Ben and I laugh at the little things that come out funny from the girls all the time. And I just don’t even want to correct them, because they are too adorable! Zoe has been articulate fairly early, except with a little lisp until she was about 2. But she still says things like “pah-na-toe” for tomato, and for the life of her cannot say it correctly! But I love her little mix-up and hope she’ll keep it for a long time! Olivia’s little funnies are saying things that are too grown up for a little type to say. Like, “Oh. My. Word.” with all the dramatic haltings and voice inflections. And “dank you very much!” in a very grown-up sounding voice.
Thanks for sharing the cute conversations at your house. 🙂 Preston (6) says topato for potato. And instead of saying I’m just teasing you, they say “I’m just fussing you”. And I know there are many more words that the children say “wrong” but they’re not coming to mind right now.

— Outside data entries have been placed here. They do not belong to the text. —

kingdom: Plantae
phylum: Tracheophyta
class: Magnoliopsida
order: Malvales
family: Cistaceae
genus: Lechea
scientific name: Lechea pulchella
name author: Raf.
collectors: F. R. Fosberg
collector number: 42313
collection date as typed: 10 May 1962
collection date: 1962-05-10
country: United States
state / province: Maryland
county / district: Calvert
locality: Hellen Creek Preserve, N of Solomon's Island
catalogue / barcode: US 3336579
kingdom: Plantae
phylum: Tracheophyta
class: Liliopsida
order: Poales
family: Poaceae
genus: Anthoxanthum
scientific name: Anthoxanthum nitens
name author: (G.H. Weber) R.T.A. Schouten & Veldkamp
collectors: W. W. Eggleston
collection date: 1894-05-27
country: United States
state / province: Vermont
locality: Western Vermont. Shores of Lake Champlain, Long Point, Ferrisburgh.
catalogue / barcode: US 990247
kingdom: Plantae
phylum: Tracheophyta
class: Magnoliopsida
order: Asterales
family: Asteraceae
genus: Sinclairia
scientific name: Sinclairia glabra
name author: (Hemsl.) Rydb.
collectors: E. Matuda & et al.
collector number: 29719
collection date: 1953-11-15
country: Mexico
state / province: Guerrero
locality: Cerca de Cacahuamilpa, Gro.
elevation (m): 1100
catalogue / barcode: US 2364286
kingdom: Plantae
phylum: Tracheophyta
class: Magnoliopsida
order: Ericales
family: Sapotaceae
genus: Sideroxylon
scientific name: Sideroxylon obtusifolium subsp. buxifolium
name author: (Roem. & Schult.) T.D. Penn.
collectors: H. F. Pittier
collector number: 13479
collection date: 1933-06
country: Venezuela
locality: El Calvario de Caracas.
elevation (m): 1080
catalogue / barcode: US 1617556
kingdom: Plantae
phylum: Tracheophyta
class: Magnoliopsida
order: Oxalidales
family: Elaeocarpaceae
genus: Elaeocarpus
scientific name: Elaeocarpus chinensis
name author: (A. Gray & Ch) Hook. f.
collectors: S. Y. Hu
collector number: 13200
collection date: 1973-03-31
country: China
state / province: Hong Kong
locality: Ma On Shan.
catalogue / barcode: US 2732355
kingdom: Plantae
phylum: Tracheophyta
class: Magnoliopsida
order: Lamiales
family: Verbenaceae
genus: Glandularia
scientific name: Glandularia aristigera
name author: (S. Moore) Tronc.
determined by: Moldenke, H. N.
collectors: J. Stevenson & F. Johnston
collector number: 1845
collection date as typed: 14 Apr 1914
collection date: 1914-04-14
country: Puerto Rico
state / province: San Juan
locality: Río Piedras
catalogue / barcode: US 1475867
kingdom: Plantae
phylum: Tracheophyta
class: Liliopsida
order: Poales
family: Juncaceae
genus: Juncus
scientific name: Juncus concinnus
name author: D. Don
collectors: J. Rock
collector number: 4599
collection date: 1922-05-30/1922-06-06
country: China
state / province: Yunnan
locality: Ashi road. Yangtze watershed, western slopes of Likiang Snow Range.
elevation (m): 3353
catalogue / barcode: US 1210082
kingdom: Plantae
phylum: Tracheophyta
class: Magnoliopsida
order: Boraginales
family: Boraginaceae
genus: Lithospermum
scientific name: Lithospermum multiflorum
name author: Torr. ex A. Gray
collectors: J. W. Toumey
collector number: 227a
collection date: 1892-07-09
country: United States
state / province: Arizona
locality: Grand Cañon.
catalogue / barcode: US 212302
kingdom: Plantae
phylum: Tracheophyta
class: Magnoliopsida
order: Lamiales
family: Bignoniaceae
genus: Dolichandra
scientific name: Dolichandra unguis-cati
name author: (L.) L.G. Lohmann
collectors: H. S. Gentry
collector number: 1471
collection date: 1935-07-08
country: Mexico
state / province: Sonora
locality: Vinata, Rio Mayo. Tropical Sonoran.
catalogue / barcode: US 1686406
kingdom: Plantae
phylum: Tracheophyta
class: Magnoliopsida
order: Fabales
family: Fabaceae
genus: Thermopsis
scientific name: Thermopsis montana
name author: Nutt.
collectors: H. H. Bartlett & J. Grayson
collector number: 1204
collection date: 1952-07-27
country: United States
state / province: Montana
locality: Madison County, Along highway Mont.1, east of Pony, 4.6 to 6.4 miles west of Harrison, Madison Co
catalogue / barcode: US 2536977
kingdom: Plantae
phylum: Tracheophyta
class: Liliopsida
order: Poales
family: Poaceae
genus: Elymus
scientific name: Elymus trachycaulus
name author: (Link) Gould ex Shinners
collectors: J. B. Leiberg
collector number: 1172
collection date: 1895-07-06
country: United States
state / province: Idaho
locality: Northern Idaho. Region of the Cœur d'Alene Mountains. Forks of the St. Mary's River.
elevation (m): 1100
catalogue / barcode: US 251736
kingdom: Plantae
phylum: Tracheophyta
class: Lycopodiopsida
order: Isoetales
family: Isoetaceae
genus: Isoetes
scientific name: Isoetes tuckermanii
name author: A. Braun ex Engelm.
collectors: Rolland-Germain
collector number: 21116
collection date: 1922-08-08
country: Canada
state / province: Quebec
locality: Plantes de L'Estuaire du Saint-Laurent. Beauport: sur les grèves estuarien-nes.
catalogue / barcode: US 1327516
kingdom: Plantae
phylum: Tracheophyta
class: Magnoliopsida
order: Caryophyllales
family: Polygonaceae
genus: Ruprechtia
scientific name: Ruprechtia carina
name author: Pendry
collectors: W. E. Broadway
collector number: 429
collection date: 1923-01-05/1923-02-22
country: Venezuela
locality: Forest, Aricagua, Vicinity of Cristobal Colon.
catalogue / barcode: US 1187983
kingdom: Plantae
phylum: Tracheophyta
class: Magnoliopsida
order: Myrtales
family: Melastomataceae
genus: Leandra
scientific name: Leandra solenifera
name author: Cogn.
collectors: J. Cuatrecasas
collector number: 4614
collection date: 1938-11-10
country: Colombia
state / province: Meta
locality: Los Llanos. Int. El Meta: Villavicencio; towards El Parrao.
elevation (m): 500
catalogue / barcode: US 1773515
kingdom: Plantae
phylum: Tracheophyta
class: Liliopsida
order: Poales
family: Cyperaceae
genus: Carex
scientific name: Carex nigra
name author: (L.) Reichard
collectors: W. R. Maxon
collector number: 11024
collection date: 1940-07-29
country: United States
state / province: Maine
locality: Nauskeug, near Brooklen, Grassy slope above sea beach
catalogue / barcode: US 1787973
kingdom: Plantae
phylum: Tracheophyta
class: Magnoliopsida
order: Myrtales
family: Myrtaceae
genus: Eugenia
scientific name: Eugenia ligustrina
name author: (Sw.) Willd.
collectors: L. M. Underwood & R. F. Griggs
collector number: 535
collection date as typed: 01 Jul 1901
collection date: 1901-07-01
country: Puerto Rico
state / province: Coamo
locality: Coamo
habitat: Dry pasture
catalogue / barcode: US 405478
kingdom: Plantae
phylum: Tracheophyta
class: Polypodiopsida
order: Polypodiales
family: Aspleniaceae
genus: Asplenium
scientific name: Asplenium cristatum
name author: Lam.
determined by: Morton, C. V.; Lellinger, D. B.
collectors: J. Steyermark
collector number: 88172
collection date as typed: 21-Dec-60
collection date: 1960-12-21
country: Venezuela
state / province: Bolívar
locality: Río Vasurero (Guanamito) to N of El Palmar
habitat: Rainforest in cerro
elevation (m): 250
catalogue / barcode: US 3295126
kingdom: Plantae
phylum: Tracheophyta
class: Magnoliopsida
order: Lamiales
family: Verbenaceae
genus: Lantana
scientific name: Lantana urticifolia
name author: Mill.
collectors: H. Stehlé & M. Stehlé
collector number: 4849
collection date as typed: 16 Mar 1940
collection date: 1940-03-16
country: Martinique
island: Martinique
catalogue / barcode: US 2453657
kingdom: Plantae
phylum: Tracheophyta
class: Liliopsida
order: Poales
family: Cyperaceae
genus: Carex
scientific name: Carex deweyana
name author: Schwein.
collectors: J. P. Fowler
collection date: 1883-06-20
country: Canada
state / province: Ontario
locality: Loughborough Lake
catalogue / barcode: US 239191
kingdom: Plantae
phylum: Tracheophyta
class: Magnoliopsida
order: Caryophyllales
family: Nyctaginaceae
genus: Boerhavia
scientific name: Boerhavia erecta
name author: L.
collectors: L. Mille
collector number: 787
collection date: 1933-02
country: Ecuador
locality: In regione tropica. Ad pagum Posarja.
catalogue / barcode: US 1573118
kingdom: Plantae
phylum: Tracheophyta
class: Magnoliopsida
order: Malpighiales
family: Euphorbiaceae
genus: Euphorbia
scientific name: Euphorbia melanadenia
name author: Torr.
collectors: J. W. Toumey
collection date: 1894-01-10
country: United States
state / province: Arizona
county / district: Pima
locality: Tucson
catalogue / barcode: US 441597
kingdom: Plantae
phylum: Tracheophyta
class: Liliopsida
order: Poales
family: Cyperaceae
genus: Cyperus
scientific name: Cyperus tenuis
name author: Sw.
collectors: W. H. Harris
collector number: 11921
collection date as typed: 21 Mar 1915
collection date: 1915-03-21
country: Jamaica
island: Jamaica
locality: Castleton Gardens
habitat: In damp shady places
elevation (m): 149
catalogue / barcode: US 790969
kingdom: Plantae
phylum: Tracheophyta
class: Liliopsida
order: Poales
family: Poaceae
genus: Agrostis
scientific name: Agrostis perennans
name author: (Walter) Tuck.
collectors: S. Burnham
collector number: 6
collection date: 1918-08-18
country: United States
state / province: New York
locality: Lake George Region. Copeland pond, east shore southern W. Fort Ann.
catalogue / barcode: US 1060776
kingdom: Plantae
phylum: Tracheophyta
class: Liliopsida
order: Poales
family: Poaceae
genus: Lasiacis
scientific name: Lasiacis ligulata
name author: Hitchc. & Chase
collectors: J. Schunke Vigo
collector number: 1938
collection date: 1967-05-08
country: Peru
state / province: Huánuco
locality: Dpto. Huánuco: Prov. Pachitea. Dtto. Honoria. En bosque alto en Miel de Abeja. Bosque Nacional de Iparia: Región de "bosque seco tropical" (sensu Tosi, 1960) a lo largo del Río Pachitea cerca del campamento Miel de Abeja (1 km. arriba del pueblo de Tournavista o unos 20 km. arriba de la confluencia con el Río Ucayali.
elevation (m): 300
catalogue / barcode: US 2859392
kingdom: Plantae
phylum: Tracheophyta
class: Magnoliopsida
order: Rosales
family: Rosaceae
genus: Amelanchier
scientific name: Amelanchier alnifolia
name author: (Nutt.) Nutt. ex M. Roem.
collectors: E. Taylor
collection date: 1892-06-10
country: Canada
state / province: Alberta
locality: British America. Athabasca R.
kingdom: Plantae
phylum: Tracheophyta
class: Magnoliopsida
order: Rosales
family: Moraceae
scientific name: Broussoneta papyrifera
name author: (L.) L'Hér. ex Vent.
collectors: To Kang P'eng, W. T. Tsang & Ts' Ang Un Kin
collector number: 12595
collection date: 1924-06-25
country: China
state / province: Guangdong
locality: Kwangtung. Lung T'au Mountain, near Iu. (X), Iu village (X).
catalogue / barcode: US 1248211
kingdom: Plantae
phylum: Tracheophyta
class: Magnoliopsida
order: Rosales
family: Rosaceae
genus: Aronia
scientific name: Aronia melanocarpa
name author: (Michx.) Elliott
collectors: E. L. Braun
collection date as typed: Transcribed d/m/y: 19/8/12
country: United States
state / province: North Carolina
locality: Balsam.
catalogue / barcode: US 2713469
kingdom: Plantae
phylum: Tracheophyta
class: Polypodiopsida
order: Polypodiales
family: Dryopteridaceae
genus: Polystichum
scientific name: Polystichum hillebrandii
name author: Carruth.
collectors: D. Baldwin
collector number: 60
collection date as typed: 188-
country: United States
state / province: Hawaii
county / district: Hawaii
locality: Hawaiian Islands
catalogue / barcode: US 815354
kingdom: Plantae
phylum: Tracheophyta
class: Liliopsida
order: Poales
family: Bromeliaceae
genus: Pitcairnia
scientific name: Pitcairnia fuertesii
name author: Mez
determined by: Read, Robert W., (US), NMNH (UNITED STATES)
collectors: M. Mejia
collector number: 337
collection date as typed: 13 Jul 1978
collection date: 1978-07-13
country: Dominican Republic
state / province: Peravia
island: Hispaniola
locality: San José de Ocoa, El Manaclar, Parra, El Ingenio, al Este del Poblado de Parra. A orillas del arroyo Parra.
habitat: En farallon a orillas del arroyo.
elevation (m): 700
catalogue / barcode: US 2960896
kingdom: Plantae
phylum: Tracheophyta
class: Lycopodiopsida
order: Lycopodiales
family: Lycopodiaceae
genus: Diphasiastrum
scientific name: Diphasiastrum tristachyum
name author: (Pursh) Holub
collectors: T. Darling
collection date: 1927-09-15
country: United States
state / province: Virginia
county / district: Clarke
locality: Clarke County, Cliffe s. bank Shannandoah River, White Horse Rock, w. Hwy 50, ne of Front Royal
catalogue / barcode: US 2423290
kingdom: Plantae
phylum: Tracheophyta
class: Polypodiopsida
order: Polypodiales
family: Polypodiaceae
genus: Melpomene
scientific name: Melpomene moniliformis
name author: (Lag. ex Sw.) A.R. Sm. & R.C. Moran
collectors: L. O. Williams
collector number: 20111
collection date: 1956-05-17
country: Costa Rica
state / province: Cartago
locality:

A couple years ago Preston hurt his finger & he came & told me that his finger had the hiccups. I guess it was throbbing. 🙂
When Preston was 3, Larissa (2) & him were playing in the kitchen while I was cooking & Larissa passed gas and Preston said “excuse me, Larissa’s bottom beeped”. I laughed so hard I cried cause he was so serious when he said it. Guess it is a polite way of saying it.